┏━━

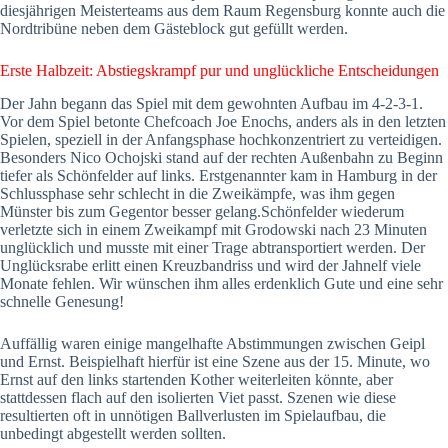
diesjährigen Meisterteams aus dem Raum Regensburg konnte auch die
Nordtribüne neben dem Gästeblock gut gefüllt werden.
Erste Halbzeit: Abstiegskrampf pur und unglückliche Entscheidungen
Der Jahn begann das Spiel mit dem gewohnten Aufbau im 4-2-3-1.
Vor dem Spiel betonte Chefcoach Joe Enochs, anders als in den letzten
Spielen, speziell in der Anfangsphase hochkonzentriert zu verteidigen.
Besonders Nico Ochojski stand auf der rechten Außenbahn zu Beginn
tiefer als Schönfelder auf links. Erstgenannter kam in Hamburg in der
Schlussphase sehr schlecht in die Zweikämpfe, was ihm gegen
Münster bis zum Gegentor besser gelang.Schönfelder wiederum
verletzte sich in einem Zweikampf mit Grodowski nach 23 Minuten
unglücklich und musste mit einer Trage abtransportiert werden. Der
Unglücksrabe erlitt einen Kreuzbandriss und wird der Jahnelf viele
Monate fehlen. Wir wünschen ihm alles erdenklich Gute und eine sehr
schnelle Genesung!
Auffällig waren einige mangelhafte Abstimmungen zwischen Geipl
und Ernst. Beispielhaft hierfür ist eine Szene aus der 15. Minute, wo
Ernst auf den links startenden Kother weiterleiten könnte, aber
stattdessen flach auf den isolierten Viet passt. Szenen wie diese
resultierten oft in unnötigen Ballverlusten im Spielaufbau, die
unbedingt abgestellt werden sollten.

┗━━

● ABOUT THIS TASK: Using the records above, copy exactly the lines from the one containing "und Ernst. Beispielhaft" through the last, inclusive, and nothing else.

● SOLUTION TO THIS TASK:
und Ernst. Beispielhaft hierfür ist eine Szene aus der 15. Minute, wo
Ernst auf den links startenden Kother weiterleiten könnte, aber
stattdessen flach auf den isolierten Viet passt. Szenen wie diese
resultierten oft in unnötigen Ballverlusten im Spielaufbau, die
unbedingt abgestellt werden sollten.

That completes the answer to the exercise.